Pour valider son constat, il s'appuie sur différents évènements, faits de sociétés, observations... Il fait référence à de nombreux domaines, à certains personnages publics ou encore à ses albums. Ainsi en partant du sujet de l'état de la Planète, il ne se limite pas à un discours écologique, il élargit le champ sur une vision du monde multidisciplinaire parce que tout est lié, comme un effet domino…
J'ai été assez impressionnée par ses connaissances dans des secteurs divers et variés, sa soif d'informations (médical, géopolitique, écologique, numérique).
Bilal considère que le numérique et ses avancées spectaculaires (avec l'IA en particulier) peuvent être considérées comme la nouvelle révolution -après celle industrielle-. le numérique (l'IA) va faire tout accélérer et modifier considérablement nos comportements en quelques années.
Le risque est qu'à tout nous mâcher, nous allons perdre notre capacité à être curieux. L'information va certes nous arriver plus vite, presque instantanément mais nous risquons de nous limiter aux informations prémâchées, résumées, synthétisées sans chercher à approfondir, à les décortiquer (ou même la critiquer) ni même à nous en souvenir. Avec pour exemple, certains réseaux sociaux ou encore les chaines d'informations qui tournent en boucle et qui ont déjà quasi supplanté les journaux papiers, les journalistes d'investigation …
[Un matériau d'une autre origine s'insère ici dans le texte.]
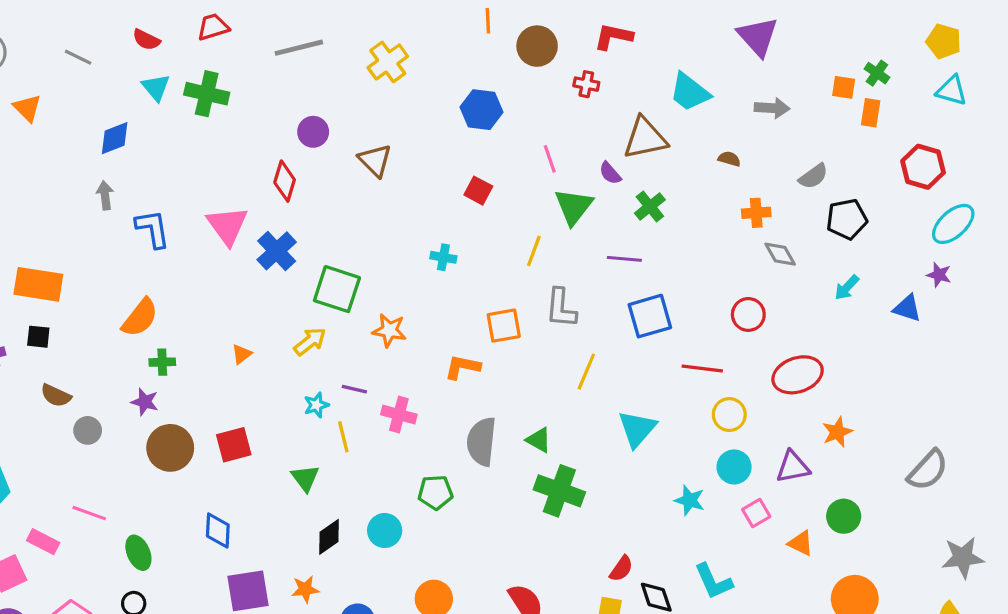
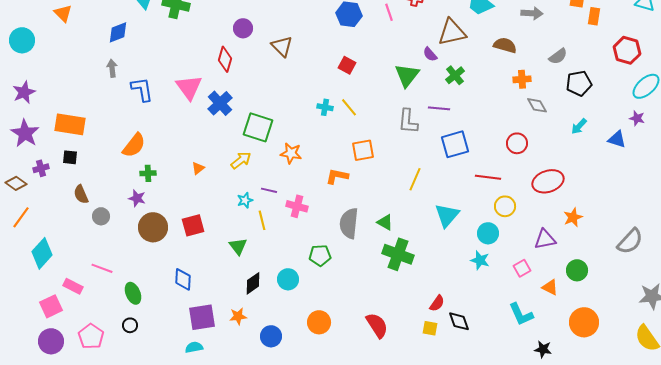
pink line: (550, 159) -> (389, 12), moved
brown semicircle: (729, 159) -> (505, 45), size x1.6
yellow line: (534, 251) -> (349, 107), moved, turned -60
gray L-shape: (561, 308) -> (408, 121), moved
brown semicircle: (56, 395) -> (81, 194), turned 42
cyan circle: (734, 467) -> (488, 233), moved
cyan L-shape: (713, 581) -> (521, 314), moved

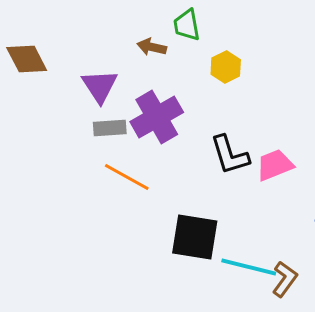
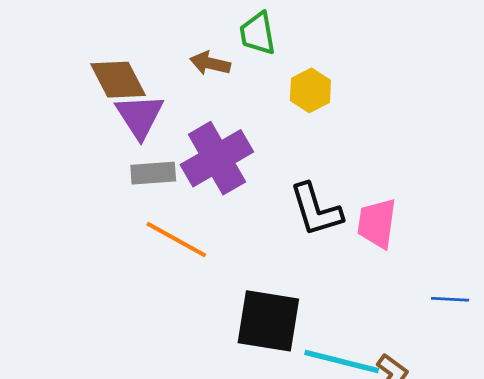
brown diamond: (27, 59) -> (118, 80), moved
pink trapezoid: (275, 165) -> (377, 223), turned -60

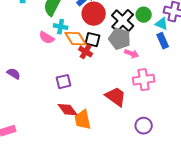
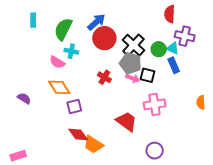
green circle: (144, 15) -> (159, 49), moved
orange diamond: (76, 39) -> (59, 87), moved
black square: (93, 40) -> (148, 75), moved
red cross: (86, 52) -> (104, 77), moved
pink arrow: (132, 54) -> (132, 78), moved
orange trapezoid: (83, 120) -> (93, 145), turned -45

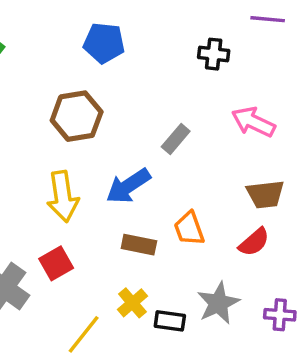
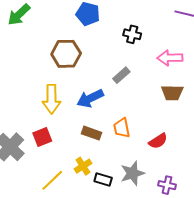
black cross: (214, 54) -> (132, 34), moved
pink arrow: (253, 122) -> (170, 58), moved, turned -35
brown trapezoid: (265, 194) -> (172, 93), moved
L'entretien a été réalisé en 2021, c'est-à-dire pendant la période covid et de confinement. Une période presque apocalyptique qui collait bien avec son travail, ses récits. Mais également à sa vision assez sombre.
Tout au long du récit, A. Rivierre ajoute quelques notes explicatives sur le travail du dessinateur, les albums sortis et les rapproche du sujet en cours. Ces notes permettent au lecteur une meilleure compréhension et analyse de l'entretien mais aussi de Bilal.
Pour ma part, l'insertion de certaines planches (de la trilogie Nikopol, etc.) en lien avec les thèmes abordés ont ajouté au plaisir de lecture. Dessins qui m'ont bien entendu rappelée toutes ces heures passées dans l'univers futuriste (et finalement, pas tant que ça) de l'auteur.
L'interview s'avère très intéressante, riche et instructive. le lecteur est rapidement happé par l'échange entre Bilal et Rivierre. On suit assez facilement les opinions, le fil de la pensée de Bilal, grâce son discours clair, structuré, cultivé, ponctué de nombreuses références. (Pour le petit bémol : j'avoue que j'aurais aimé quelques notes d'espoir, et avoir regretté que Bilal concède ne pas être actif en termes écologiques ou encore ne plus voter.)
Une lecture qui donne à réfléchir, qui incite et invite à s'informer plus encore sur certains des sujets évoqués. Il est fort possible d'ailleurs que je relise cet entretien dans quelques temps.